The ALJ used the five-step sequential process to determine that Plaintiff was not disabled. (Id. at 23-34). See 20 C.F.R. §§ 404.1520(a), 416.920(a). At step one, the ALJ determined that Plaintiff had not engaged in substantial gainful employment since April 2, 2009-the alleged onset date of his disability. (A.R. 23). At step two, the ALJ determined that Plaintiff had the severe impairment of degenerative disc disease and depression. (Id.). The ALJ found Plaintiff's chronic obstructive pulmonary disease and hypertension were nonsevere impairments. (Id. at 24).
The ALJ also found Plaintiff met the insured status requirements of the Social Security Act through December 31, 2014. (A.R. 23).
At step three, the ALJ found that Plaintiff did not have an impairment that meets or equals the level of severity set forth in any of the Listing of Impairments under the applicable Federal Regulation, and she specifically referenced her consideration of Listing12.04. (Id. at 24-25). At step four, the ALJ determined that Plaintiff had the following residual functional capacity (RFC):
[C]laimant has the residual functional capacity to perform light work as defined in 20 CFR 404.1567(b) and 416.967(b). Claimant is limited to no more than frequent climbing of ramps and stairs, frequent stooping, kneeling, crouching, and crawling: he should never climb ladders, ropes or scaffolds: should avoid concentrated exposure to vibration and pulmonary irritants such as fumes, odors, dusts, gases and poor ventilation: and he should avoid hazards such as dangerous machinery and unprotected heights. Claimant is further limited to occupations that do not require more than the ability to understand and remember simple and detailed instructions and procedures, and to sustain attention, concentration and pace for simple tasks for two hour segments throughout an eight-hour day for a full workweek. He is able to interact with supervisors and coworkers sufficiently for task completion and able to interact with the public on an occasional basis. He is able to adapt to work demands and situational changes in this type of work setting with reasonable support. He should be allowed to alternate sitting and standing at 30-60 minute intervals.(A.R. at 25).
At the hearing, the ALJ heard testimony from an impartial VE who stated that, based on the RFC provided above, Plaintiff could not perform his past relevant work. (A.R. at 70). At step five, the ALJ adopted the VE's opinion that given an individual of Plaintiff's age, education, work experience, and RFC cited above, there are jobs that exist in significant numbers in the national economy that such an individual can perform, including representative occupations like: simple packaging and sorting jobs; simple weighing, measuring, checking, and inspecting jobs; and simple bench assembly jobs. (Id. at 33, 71). Accordingly, the ALJ concluded that Plaintiff was not "disabled" for social security purposes. (Id. at 34).
Plaintiff appealed the ALJ's decision to the Social Security Appeals Council. (A.R. 14-17).

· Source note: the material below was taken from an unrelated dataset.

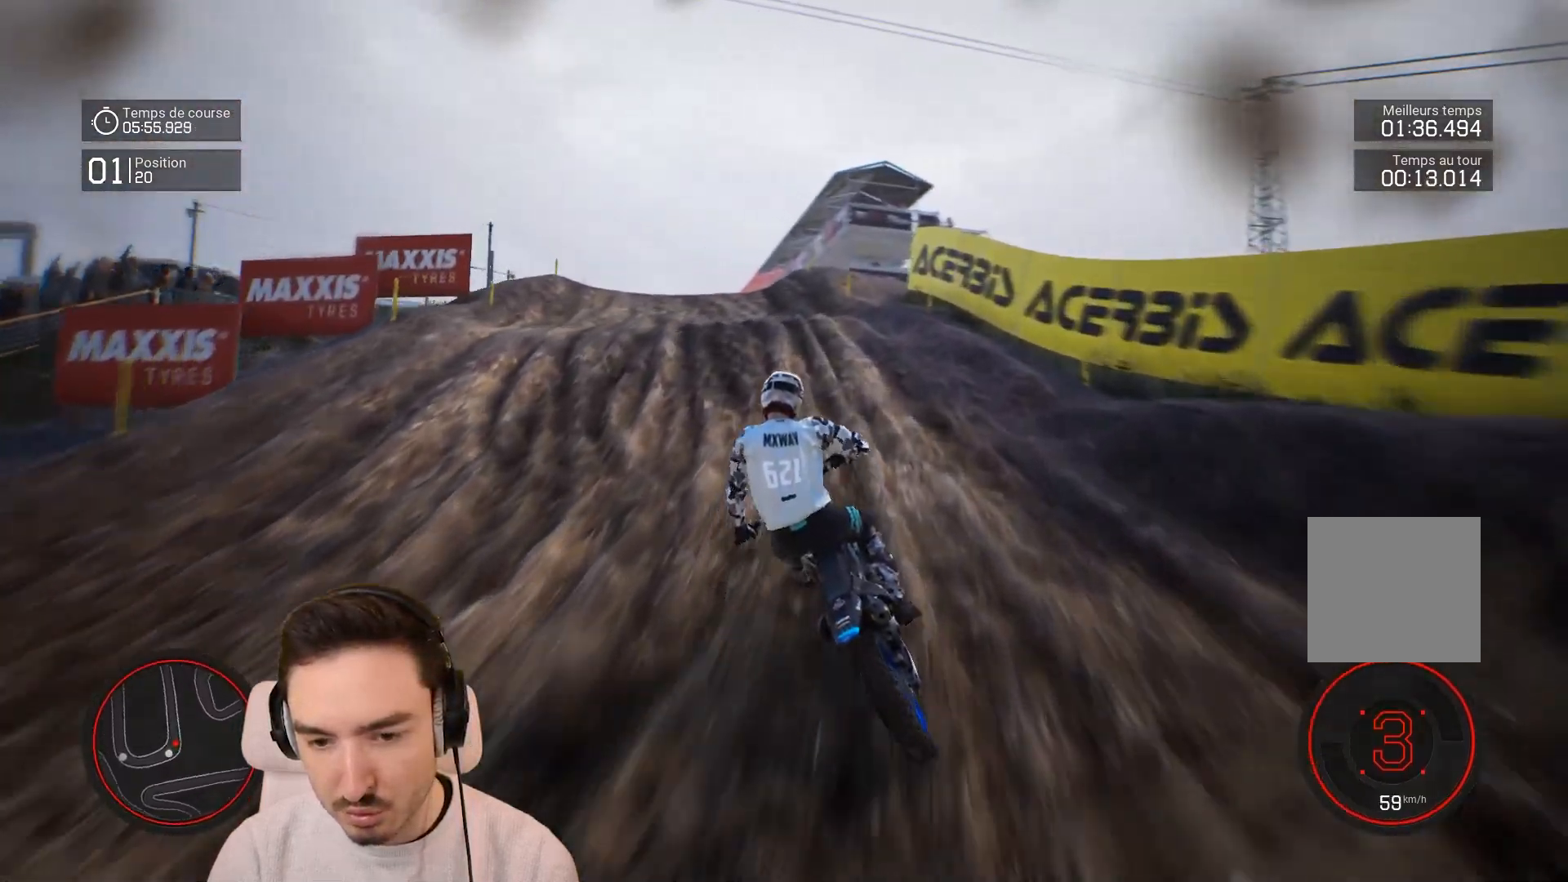
{"buttons": ["R2"], "left_stick": "down-left", "right_stick": "down", "events": [[483, "right_stick", "down"]]}
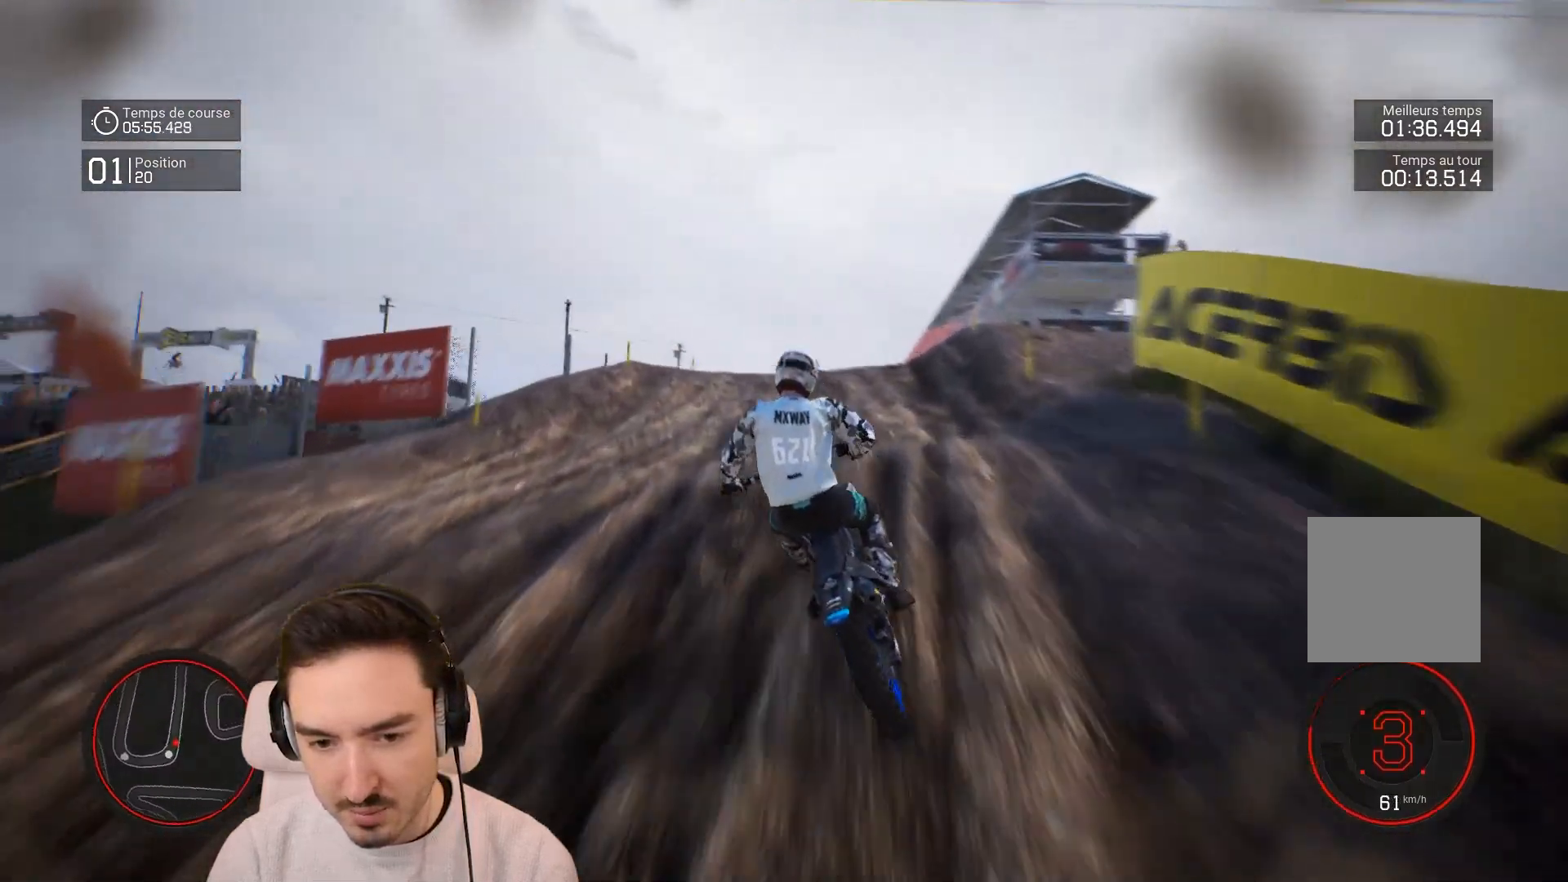
{"buttons": ["R2"], "left_stick": "center", "right_stick": "center", "events": [[117, "left_stick", "center"], [183, "right_stick", "center"]]}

On June 2, 2015, the Appeals Council denied Plaintiff's request for review, rendering the ALJ's December 9, 2013, decision denying Plaintiff benefits the final decision of the Commissioner. (Id. at 1-6).
On July 29, 2015, having exhausted his administrative remedies, Plaintiff timely filed a Complaint asserting that the ALJ's decision was not supported by substantial evidence and applied an erroneous standard of law. (R. 1). Plaintiff has filed a Motion for Summary Judgment, arguing that the ALJ erred by: 1) crediting Dr. Vaughan's medical opinion with significant weight, but did not provide any explanation for failing to incorporate in the RFC the limitation that Plaintiff must be able to alternate sitting and standing at will; and 2) finding Plaintiff only partially credible with respect to his claims regarding the severity of his symptoms and limitations, arguing the ALJ ignored record evidence that bolstered Plaintiff's credibility and provided objective evidence that supported his statements of severity and limitations. (R. 13-1).
III. ANALYSIS
A. The ALJ's failure to articulate why he was not incorporating Dr. Vaughan's opinion that Plaintiff must be able to alternate sitting and standing at will requires remand.
Plaintiff argues that the ALJ erred in failing to explain why, despite giving Dr. Vaughan's opinion significant weight, she did not include in the RFC determination the limitation that Plaintiff must be able to alternate sitting and standing at will. (R. 13-1, at 12-13). The Commissioner argues that because the ALJ gave Dr. Vaughan's opinion significant weight and not controlling weight, the ALJ was not required to adopt all contours of Dr. Vaughan's opinion. The Commissioner further argues that "the ALJ adequately captured the essence of Dr. Vaughan's opinion," by allowing for the ability to alternate between sitting and standing at 30 to 60 minute intervals and characterizes Plaintiff's argument as "hyper-technical." (R. 14, at 9). The Court disagrees.
Dr. Vaughan examined Plaintiff in his workers' compensation claim. (A.R. at 346-51). In Dr. Vaughan's April 26, 2010, report, he provided the opinion that Plaintiff should have the following work restrictions: no lifting greater than 25 pounds; alternate between sitting and standing as needed; and avoid repetitive bending and twisting of the lower back. (Id. at 350). On June 18, 2012, Plaintiff's counsel submitted written questions to Dr. Vaughan to clarify his opinion regarding Plaintiff's work restrictions for purposes of his Social Security claim. (Id. at 569). Counsel asked, "[d]oes [Plaintiff's] need to alternate between sitting and standing as needed mean he needs the ability to change positions at will?" (Id.). Dr. Vaughan responded: "yes." (Id.).
Dr. Vaughan also provided a clarifying opinion that Plaintiff should lift 25 pounds only infrequently-meaning less than one-third of an 8-hour day. (A.R. 569). --------
The ALJ accorded Dr. Vaughan's opinion significant weight. (Id. at 32). In her decision, the ALJ noted that Dr. Vaughan completed a Treating Source Statement on June 18, 2012, providing that Plaintiff "would need to alternate between sitting and standing and he could infrequently lift twenty-five pounds." Later in her decision, the ALJ recited from Dr. Vaughan's 2010 report, stating Plaintiff required the ability to alternate sitting and standing as needed. The ALJ, however, did not acknowledge Dr. Vaughan's 2012 statement that clarified Plaintiff must be able to alternate sitting and standing "at will." It is not clear from her decision whether she simply inadvertently overlooked Dr. Vaughan's clarification on this point or if she rejected this limitation after weighing the record evidence.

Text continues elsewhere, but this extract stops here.